[Start of Attachment]

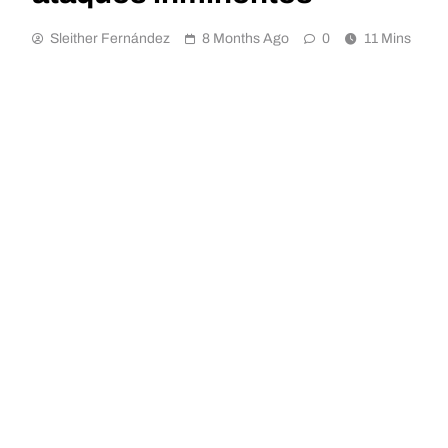
Sleither Fernández
8 Months Ago
0
11 Mins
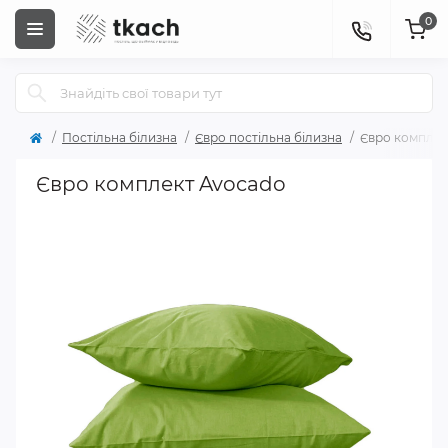
0
Постільна білизна
Євро постільна білизна
Євро комплек
Євро комплект Avocado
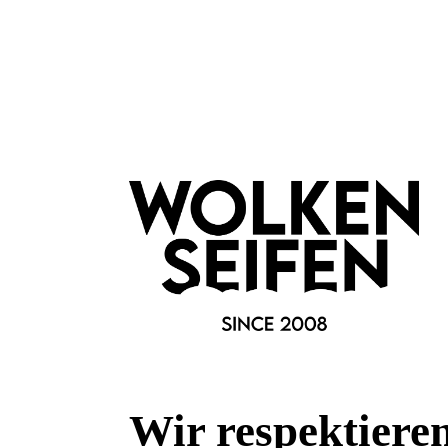
plastikfreie Verpackung
Marke:
F. Hammann Finest Leathergoods
Wir respektiere
Fragen & Antworten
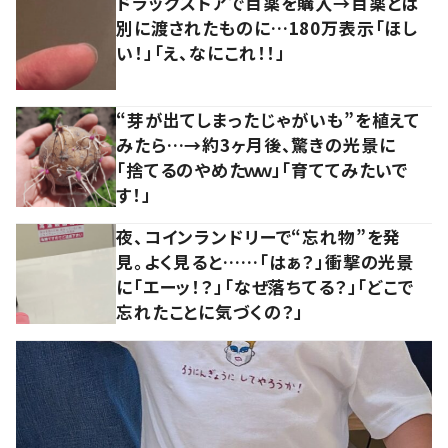
ドラッグストアで目薬を購入→目薬とは
別に渡されたものに…180万表示「ほし
い！」「え、なにこれ！！」
“芽が出てしまったじゃがいも”を植えて
みたら…→約3ヶ月後、驚きの光景に
「捨てるのやめたｗｗ」「育ててみたいで
す！」
夜、コインランドリーで“忘れ物”を発
見。よく見ると……「はぁ？」衝撃の光景
に「エーッ！？」「なぜ落ちてる？」「どこで
忘れたことに気づくの？」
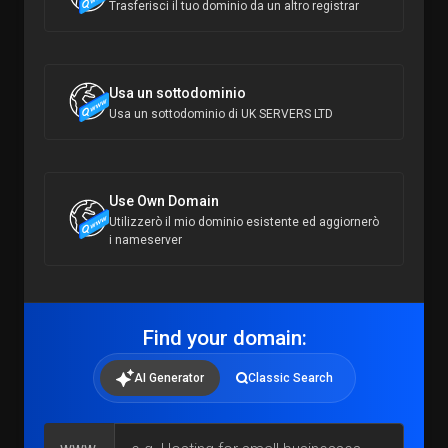
Trasferisci il tuo dominio da un altro registrar
Usa un sottodominio
Usa un sottodominio di UK SERVERS LTD
Use Own Domain
Utilizzerò il mio dominio esistente ed aggiornerò
i nameserver
Find your domain:
AI Generator
Classic Search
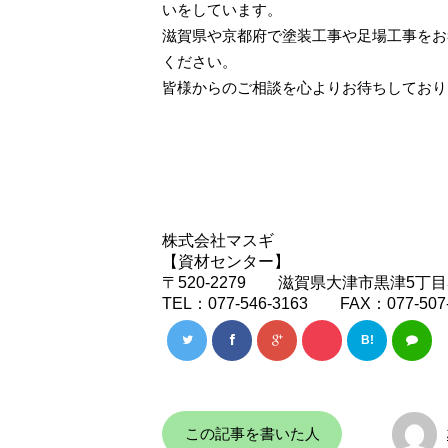
いをしています。
滋賀県や京都府で塗装工事や足場工事をお
ください。
皆様からのご相談を心よりお待ちしており
株式会社マスギ
【資材センター】
〒520-2279 滋賀県大津市黒津5丁目3
TEL：077-546-3163 FAX：077-507-
B!
この記事を書いた人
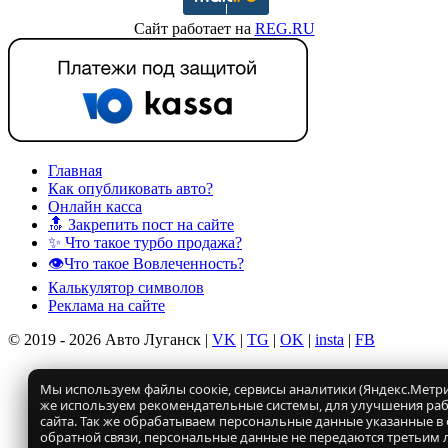
Сайт работает на
REG.RU
Главная
Как опубликовать авто?
Онлайн касса
🔝 Закрепить пост на сайте
✨ Что такое турбо продажа?
👁️Что такое Вовлеченность?
Калькулятор символов
Реклама на сайте
© 2019 - 2026 Авто Луганск |
VK
|
TG
|
OK
|
insta
|
FB
Мы используем файлы соокіе, сервисы аналитики (Яндекс.Метрик
же используем рекомендательные системы, для улучшения ра
сайта. Так же обрабатываем персональные данные указанные в
обратной связи, персональные данные не передаются третьим 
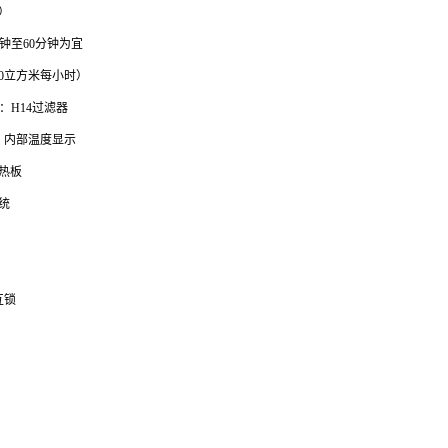
）
钟至60分钟为宜
00立方米每小时）
：H14过滤器
）、内部温度显示
热板
统
）
互锁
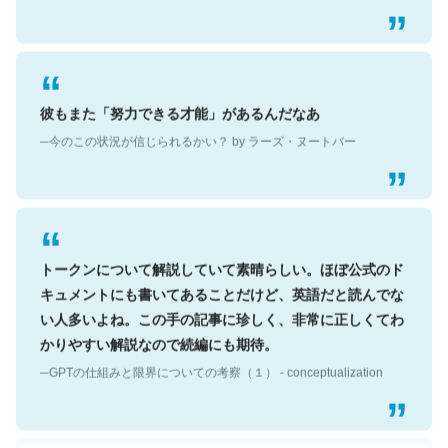
彼もまた「努力できる才能」があるんだなあ
─今のこの状況が信じられるかい？ by ラーズ・ヌートバー
トークンについて解説していて素晴らしい。ほぼ公式のド
キュメントにも書いてあることだけど、英語だと読んでな
い人多いよね。この手の記事に珍しく、非常に正しくてわ
かりやすい解説なので続編にも期待。
─GPTの仕組みと限界についての考察（１） - conceptualization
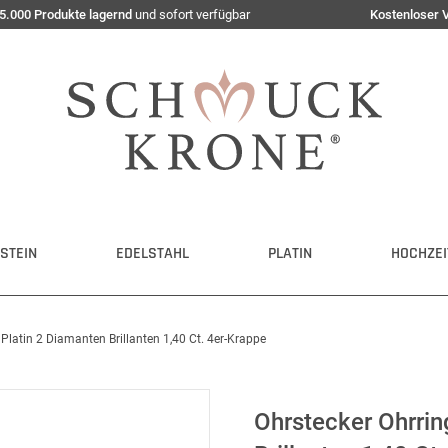
5.000 Produkte lagernd
und sofort verfügbar
Kostenloser 
STEIN
EDELSTAHL
PLATIN
HOCHZEI
Platin 2 Diamanten Brillanten 1,40 Ct. 4er-Krappe
Ohrstecker Ohrrin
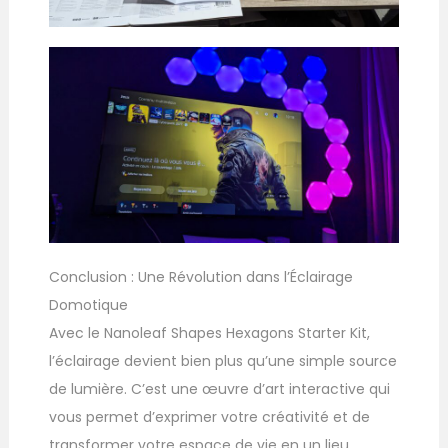
Conclusion : Une Révolution dans l’Éclairage
Domotique
Avec le Nanoleaf Shapes Hexagons Starter Kit,
l’éclairage devient bien plus qu’une simple source
de lumière. C’est une œuvre d’art interactive qui
vous permet d’exprimer votre créativité et de
transformer votre espace de vie en un lieu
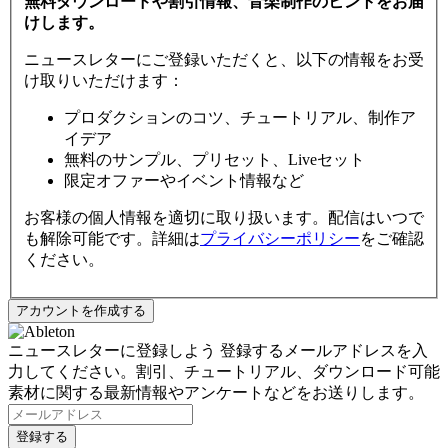
無料ダウンロードや割引情報、音楽制作のヒントをお届
けします。
ニュースレターにご登録いただくと、以下の情報をお受
け取りいただけます：
プロダクションのコツ、チュートリアル、制作ア
イデア
無料のサンプル、プリセット、Liveセット
限定オファーやイベント情報など
お客様の個人情報を適切に取り扱います。配信はいつで
も解除可能です。詳細は
プライバシーポリシー
をご確認
ください。
ニュースレターに登録しよう
登録するメールアドレスを入
力してください。割引、チュートリアル、ダウンロード可能
素材に関する最新情報やアンケートなどをお送りします。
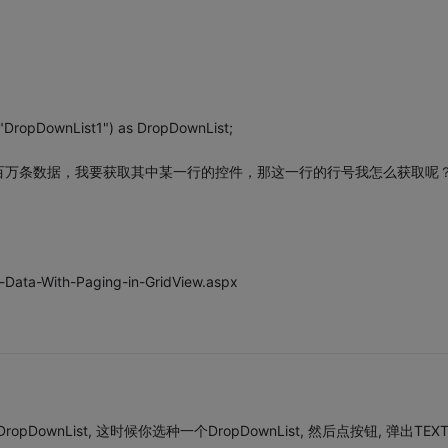
"DropDownList1") as DropDownList;
百万条数据，我要获取其中某一行的控件，那这一行的行号我怎么获取呢
t-Data-With-Paging-in-GridView.aspx
wnList, 这时候你选种一个DropDownList, 然后点按钮, 弹出TEXT 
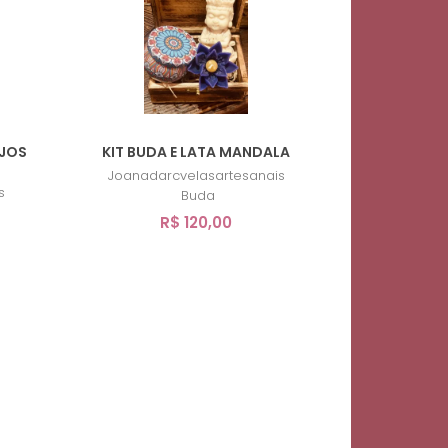
JOS
KIT BUDA E LATA MANDALA
Joanadarcvelasartesanais
s
Buda
R$ 120,00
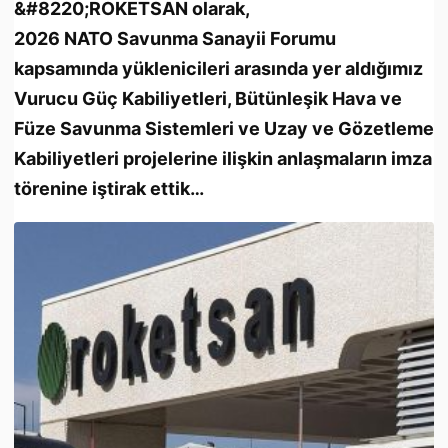
&#8220;ROKETSAN olarak,
2026 NATO Savunma Sanayii Forumu
kapsamında yüklenicileri arasında yer aldığımız
Vurucu Güç Kabiliyetleri, Bütünleşik Hava ve
Füze Savunma Sistemleri ve Uzay ve Gözetleme
Kabiliyetleri projelerine ilişkin anlaşmaların imza
törenine iştirak ettik…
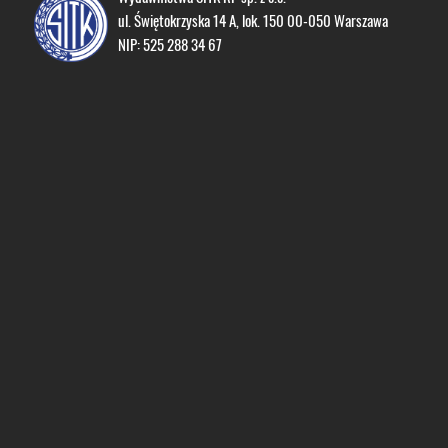
ul. Świętokrzyska 14 A, lok. 150 00-050 Warszawa
NIP: 525 288 34 67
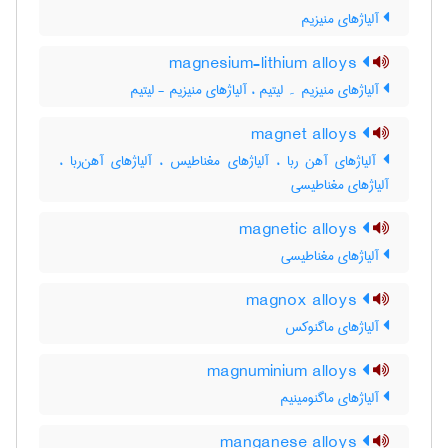
آلیاژهای منیزیم
magnesium-lithium alloys
آلیاژهای منیزیم ۔ لیتیم ، آلیاژهای منیزیم - لیتیم
magnet alloys
آلیاژهای آهن ربا ، آلیاژهای مغناطیس ، آلیاژهای آهن‌ربا ،
آلیاژهای مغناطیسی
magnetic alloys
آلیاژهای مغناطیسی
magnox alloys
آلیاژهای ماگنوکس
magnuminium alloys
آلیاژهای ماگنومینیم
manganese alloys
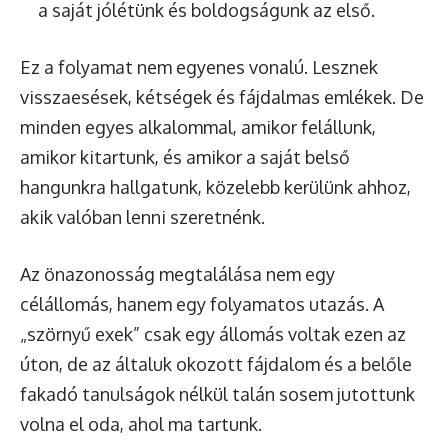
a saját jólétünk és boldogságunk az első.
Ez a folyamat nem egyenes vonalú. Lesznek
visszaesések, kétségek és fájdalmas emlékek. De
minden egyes alkalommal, amikor felállunk,
amikor kitartunk, és amikor a saját belső
hangunkra hallgatunk, közelebb kerülünk ahhoz,
akik valóban lenni szeretnénk.
Az önazonosság megtalálása nem egy
célállomás, hanem egy folyamatos utazás. A
„szörnyű exek” csak egy állomás voltak ezen az
úton, de az általuk okozott fájdalom és a belőle
fakadó tanulságok nélkül talán sosem jutottunk
volna el oda, ahol ma tartunk.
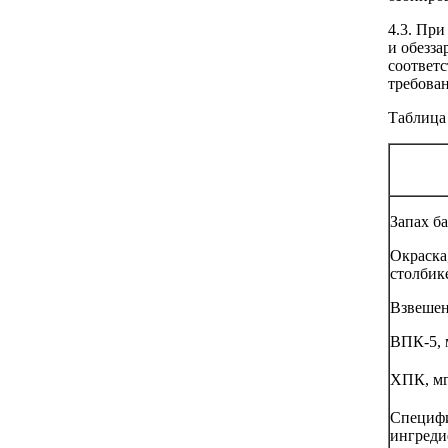
4.3. Пр
и обезз
соответ
требован
Таблица
Запах б
Окраска,
столбик
Взвешен
ВПК-5, 
ХПК, м
Специф
ингреди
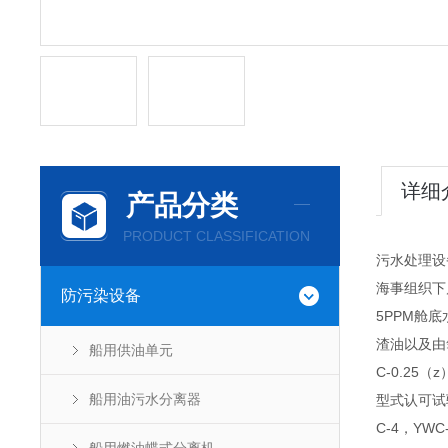
详细
产品分类
PRODUCT CLASSIFICATION
污水处理设
海事组织下属
防污染设备
5PPM舱
渣油以及由
船用供油单元
C-0.2
船用油污水分离器
型式认可试验，
C-4，Y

[End of Attachment]

> [Exercise objective]: Give back exactly the lines above that run from the one with "も解除可能です。詳細は" to the one with "magnet alloys", including both, with the pictures left out.

> [Output]:
も解除可能です。詳細は
プライバシーポリシー
をご確認
ください。
ニュースレターに登録しよう
登録するメールアドレスを入
力してください。割引、チュートリアル、ダウンロード可能
素材に関する最新情報やアンケートなどをお送りします。
"DropDownList1") as DropDownList;
百万条数据，我要获取其中某一行的控件，那这一行的行号我怎么获取呢
t-Data-With-Paging-in-GridView.aspx
wnList, 这时候你选种一个DropDownList, 然后点按钮, 弹出TEXT 
JOS
KIT BUDA E LATA MANDALA
Joanadarcvelasartesanais
s
Buda
R$ 120,00
&#8220;ROKETSAN olarak,
2026 NATO Savunma Sanayii Forumu
kapsamında yüklenicileri arasında yer aldığımız
Vurucu Güç Kabiliyetleri, Bütünleşik Hava ve
Füze Savunma Sistemleri ve Uzay ve Gözetleme
Kabiliyetleri projelerine ilişkin anlaşmaların imza
törenine iştirak ettik…
ul. Świętokrzyska 14 A, lok. 150 00-050 Warszawa
NIP: 525 288 34 67
آلیاژهای منیزیم
magnesium-lithium alloys
آلیاژهای منیزیم ۔ لیتیم ، آلیاژهای منیزیم - لیتیم
magnet alloys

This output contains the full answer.